Якимах уже вышел на передний край зала и стоял теперь лицом к публике, взволнованный, разгоряченный, подкрепляя выразительность своих слов короткими, быстрыми жестами. У него были прямые, широкие плечи, железные руки с ровными блестящими ногтями и стройные сильные ноги. Большой, крутоголовый, с запавшими вглубь острыми глазами, он, как и прежде, оставался крикуном. И по мере того, как бурная весна его жизни начинала переходить в лето — жаркое, деятельное, изобильное, — все меньше понимал он спокойное отношение к делу. Карбышев смотрел на него с восхищением.
— Что же еще?
— А то, что на полях сражений мировой войны, в тылу этих сражений, в схватках ожесточенной классовой борьбы возникли основания для другого, для нового военного искусства, — для военного искусства революции. Если вы не сознаете, товарищ Азанчеев, неизбежности революционного преобразования военного искусства, не видите, как оно превращается в советское, сталинское, военное искусство, то откажитесь же от работы в этой области. Мы не можем вам разрешить заниматься подделками…
— Что?.. — взвизгнул Азанчеев. — Я требую…
Якимах, вероятно, не слышал, а если и слышал, то во внимание не принял. Он продолжал говорить, и мягкая коричневатость, окружавшая его живые, упрямые глаза, делала их еще больше, глубже и живее.
— …Подделками. Нельзя, чтобы под маркой борьбы за освобождение нашего мышления из плена буржуазных доктрин нам подсовывали подлинные концентраты буржуазных военных теорий эпохи империализма. Теории эти отражают в себе все характерные черты противоречий действительности, в которой отживает свой век империализм. Мы ничего не желаем заимствовать из практики кризисов, фашизма, социал-патриотизма, — не хотим! И вам, товарищ Азанчеев, не позволим проповедывать эту зловредную дребедень!
Последние слова Якимаха слились с шумом, вдруг разбежавшимся по залу. Шум быстро поднялся, но еще быстрее улегся. И тогда пронзительный голос Азанчеева ворвался в тишину.
— Говорю и буду говорить! — кричал он. — Это мое единственное, беспощадное и вместе с тем великое право. Нет, вы не заставите меня молчать…

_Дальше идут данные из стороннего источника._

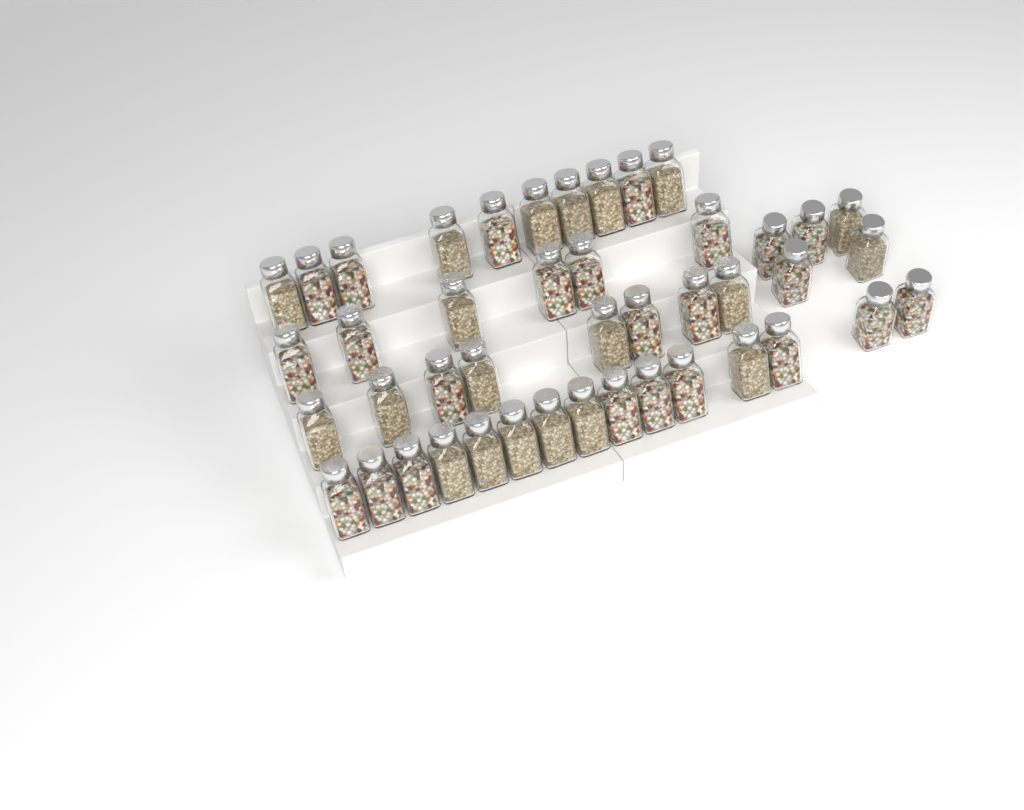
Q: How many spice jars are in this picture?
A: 44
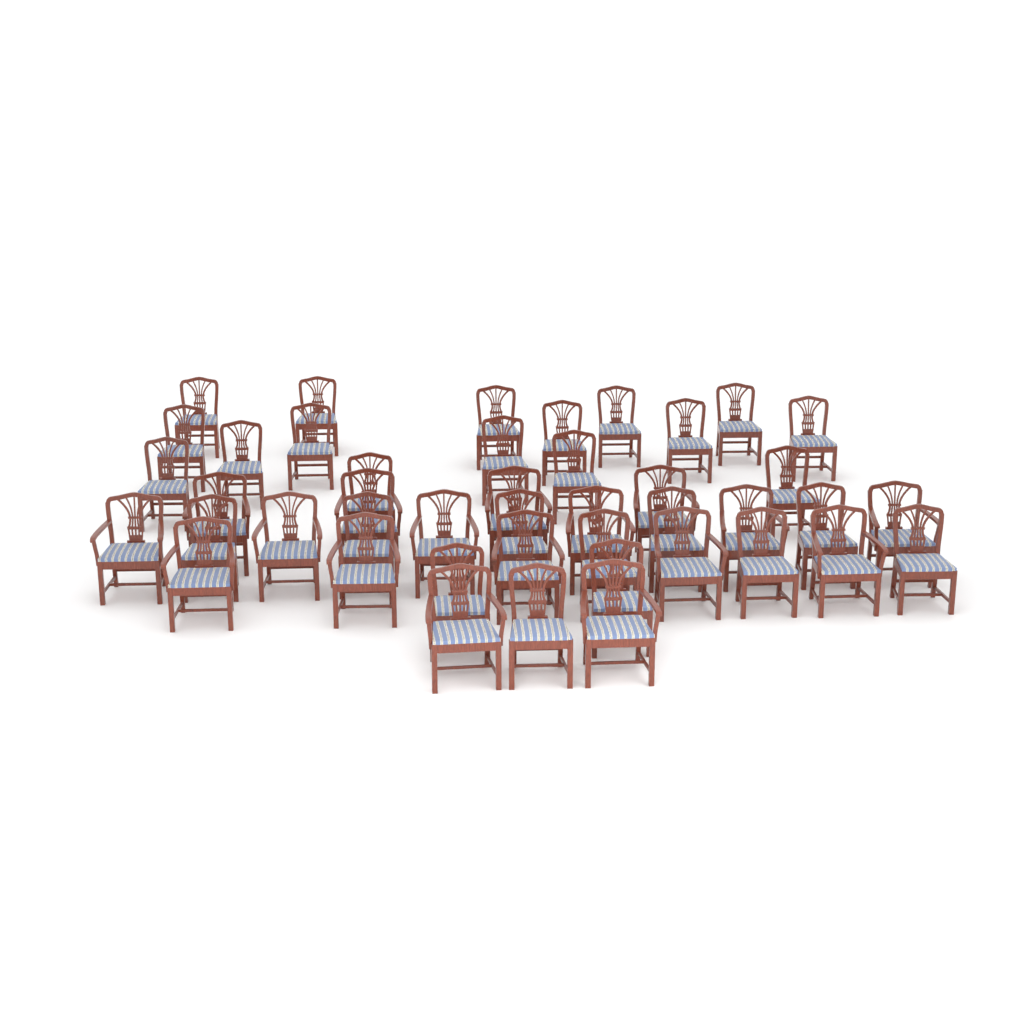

И он действительно говорил — много, долго, с неудержимой экспрессией. Но так скучно и нудно, как если бы кто-то взял да и вырвал из него жало.
Бледнозолотистый свет осени играл за окном. Тонкий переплет рамы длинными и косыми прямоугольниками вырисовывался на гладком полу. Седой профессор, с желтым от страха лицом, оглядываясь, говорил Карбышеву:
— Да, да… факт! Я сам читал приказ. Азанчеев уволен из академии. Факт.
Профессор оглянулся и припал губами к карбышевскому уху.
— Дело… Что за дело?.. И Лабунский — тоже… И… И…
Карбышев смотрел в окно на осеннее, светлое небо и думал. Потом невесело улыбнулся.
— Что делать, Иван Иваныч? Всему бывает конец. Два конца — только у колбасы. И никак нельзя терпеть, чтобы на фундаменте, который построен для храма, стоял… трактир!..
Когда стало известно, в чем именно заключалось «дело», Иван Иваныч снова прилип к Карбышеву.